My last post mentioned the idea of a “red ocean” in connection with the market for a new startup.
Unfortunately, with still too many dollars chasing too few independent VC thinkers, red oceans are the norm amongst venture-backed companies rather than the exception. This happens because lemming-like investors pile onto an idea that some leader takes on and fund three, four, or more startups with substantially the same product or service in substantially the same marketplace.
In any case, this puts a premium on the presenter to properly account for their competition. I think there are three principles here for pitches that meet the needs of investor audiences:
- Be Respectful of your competition. I talked about this at some length in an earlier post. Gist of it show that you do not underestimate them, but have a plan for overcoming them.
- Focus more on incumbents than startups. This is very good marketing advice in any case. For the most part, your customer prospects will have heard of the incumbents – the gorillas or others in your space – before they will have heard of your startup rivals. There’s no sense educating them about your rivals if they haven’t heard of them already.
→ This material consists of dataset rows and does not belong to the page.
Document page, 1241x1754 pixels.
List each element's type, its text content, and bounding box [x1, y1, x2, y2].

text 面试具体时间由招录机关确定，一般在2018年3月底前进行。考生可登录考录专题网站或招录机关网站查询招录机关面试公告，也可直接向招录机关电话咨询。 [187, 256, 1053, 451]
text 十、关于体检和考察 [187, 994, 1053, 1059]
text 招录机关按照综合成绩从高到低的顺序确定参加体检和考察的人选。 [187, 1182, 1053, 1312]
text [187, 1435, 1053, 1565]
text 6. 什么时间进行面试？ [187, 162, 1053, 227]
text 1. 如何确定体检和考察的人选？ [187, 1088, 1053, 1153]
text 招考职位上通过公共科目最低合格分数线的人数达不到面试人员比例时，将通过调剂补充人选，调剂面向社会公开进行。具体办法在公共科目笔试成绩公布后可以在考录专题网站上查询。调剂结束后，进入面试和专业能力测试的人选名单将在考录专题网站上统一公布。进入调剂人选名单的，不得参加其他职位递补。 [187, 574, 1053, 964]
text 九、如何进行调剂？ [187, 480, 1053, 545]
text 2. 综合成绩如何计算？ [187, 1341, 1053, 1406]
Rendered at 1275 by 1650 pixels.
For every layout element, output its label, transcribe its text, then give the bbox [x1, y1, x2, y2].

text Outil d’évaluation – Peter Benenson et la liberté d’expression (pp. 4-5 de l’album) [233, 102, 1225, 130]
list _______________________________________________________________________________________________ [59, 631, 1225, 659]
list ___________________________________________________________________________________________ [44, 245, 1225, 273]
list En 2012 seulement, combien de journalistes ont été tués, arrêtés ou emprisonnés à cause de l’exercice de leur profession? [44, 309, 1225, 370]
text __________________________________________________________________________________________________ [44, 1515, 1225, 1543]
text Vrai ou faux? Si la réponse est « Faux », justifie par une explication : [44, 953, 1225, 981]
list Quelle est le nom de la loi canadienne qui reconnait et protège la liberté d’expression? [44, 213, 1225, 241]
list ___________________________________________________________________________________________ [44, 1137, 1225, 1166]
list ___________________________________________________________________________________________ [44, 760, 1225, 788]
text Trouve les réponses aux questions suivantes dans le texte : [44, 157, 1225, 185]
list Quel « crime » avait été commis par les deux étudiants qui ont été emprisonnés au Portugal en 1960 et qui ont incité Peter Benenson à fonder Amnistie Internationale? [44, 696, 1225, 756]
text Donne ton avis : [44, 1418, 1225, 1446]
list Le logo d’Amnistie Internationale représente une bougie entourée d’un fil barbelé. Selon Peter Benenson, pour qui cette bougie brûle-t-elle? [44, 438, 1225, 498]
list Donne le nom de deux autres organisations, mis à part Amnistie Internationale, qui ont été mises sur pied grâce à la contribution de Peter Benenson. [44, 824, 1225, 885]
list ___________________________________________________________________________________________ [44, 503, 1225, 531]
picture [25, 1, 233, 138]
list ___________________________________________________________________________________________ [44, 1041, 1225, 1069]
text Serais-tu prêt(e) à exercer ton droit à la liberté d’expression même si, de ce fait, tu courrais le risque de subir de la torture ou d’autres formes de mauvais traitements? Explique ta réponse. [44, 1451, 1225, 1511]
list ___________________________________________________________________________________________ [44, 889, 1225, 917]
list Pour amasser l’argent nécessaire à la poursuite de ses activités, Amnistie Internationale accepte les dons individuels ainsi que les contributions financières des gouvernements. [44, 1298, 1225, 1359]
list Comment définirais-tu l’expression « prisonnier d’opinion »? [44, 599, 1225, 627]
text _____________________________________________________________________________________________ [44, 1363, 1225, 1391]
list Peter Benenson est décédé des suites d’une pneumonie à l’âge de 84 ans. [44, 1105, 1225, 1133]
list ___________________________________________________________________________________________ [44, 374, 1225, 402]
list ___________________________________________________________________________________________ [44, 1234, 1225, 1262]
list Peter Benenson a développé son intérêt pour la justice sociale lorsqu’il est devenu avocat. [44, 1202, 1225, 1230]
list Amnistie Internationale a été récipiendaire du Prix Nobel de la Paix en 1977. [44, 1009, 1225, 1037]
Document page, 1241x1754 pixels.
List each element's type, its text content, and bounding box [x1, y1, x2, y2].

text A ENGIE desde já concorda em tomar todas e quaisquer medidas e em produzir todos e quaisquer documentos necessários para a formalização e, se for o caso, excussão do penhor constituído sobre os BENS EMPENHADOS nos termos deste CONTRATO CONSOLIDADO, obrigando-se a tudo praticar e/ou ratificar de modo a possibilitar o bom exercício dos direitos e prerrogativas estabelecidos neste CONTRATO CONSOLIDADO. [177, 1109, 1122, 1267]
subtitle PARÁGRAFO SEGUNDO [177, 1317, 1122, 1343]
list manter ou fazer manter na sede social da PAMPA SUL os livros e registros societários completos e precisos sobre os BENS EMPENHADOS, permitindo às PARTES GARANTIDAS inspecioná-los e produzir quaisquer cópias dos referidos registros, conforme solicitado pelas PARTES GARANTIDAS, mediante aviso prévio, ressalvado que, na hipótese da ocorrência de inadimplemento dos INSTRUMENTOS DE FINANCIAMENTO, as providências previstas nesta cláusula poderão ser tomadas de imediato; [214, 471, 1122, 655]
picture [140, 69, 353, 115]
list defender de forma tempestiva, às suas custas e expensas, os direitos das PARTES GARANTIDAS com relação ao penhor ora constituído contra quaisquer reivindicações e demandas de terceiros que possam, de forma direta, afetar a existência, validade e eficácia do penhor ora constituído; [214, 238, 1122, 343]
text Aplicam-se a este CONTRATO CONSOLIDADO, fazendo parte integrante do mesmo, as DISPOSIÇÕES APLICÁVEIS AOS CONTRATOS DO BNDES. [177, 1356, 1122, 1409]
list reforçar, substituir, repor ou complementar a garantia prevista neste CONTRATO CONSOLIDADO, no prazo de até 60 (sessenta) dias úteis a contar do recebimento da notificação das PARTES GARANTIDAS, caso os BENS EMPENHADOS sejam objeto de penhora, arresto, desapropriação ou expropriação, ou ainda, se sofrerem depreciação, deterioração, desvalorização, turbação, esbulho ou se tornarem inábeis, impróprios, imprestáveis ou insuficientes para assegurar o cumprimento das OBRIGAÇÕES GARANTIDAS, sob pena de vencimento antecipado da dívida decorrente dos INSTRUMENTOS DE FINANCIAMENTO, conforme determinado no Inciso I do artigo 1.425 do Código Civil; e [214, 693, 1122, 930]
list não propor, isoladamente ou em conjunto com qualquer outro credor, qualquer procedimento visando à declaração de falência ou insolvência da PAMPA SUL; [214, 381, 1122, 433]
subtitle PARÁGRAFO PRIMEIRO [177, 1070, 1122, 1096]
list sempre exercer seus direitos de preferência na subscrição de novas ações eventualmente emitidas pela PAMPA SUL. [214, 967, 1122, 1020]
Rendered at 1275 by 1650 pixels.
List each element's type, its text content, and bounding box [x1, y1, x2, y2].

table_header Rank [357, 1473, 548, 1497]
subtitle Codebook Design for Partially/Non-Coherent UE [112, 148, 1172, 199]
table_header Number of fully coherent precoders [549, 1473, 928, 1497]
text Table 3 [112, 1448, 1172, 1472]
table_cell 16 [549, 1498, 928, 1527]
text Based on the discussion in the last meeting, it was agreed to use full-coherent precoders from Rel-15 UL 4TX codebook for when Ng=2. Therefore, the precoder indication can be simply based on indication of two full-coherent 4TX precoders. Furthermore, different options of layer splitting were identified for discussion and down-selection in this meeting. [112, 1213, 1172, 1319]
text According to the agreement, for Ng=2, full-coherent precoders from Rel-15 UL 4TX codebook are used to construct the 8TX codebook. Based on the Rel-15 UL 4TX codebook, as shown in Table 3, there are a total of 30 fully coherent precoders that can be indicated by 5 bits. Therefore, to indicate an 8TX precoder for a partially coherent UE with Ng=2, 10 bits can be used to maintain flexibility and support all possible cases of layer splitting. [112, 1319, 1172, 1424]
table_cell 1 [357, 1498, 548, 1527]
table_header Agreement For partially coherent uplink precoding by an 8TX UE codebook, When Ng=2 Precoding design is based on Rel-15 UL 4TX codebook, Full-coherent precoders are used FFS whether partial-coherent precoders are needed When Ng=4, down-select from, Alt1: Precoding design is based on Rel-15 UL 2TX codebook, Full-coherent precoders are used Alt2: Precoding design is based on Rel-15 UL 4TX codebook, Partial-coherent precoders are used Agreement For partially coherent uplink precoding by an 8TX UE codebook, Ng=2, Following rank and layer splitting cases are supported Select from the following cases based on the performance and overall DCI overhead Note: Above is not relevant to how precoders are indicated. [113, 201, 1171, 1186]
So it just makes sense in a customer pitch to show how you are superior to the existing players rather than the striving new ones. This applies to the investor pitch as well. The main thing is to get your potential customers to try something new, and the main thing your investors will care about is likely how you will do that. (Of course, you should have slides in reserve about your competitors in case they ask.)
- Have a crisp Hammacher-Schlemmer Promise. Very important for investors as well as the market. I posted about this here.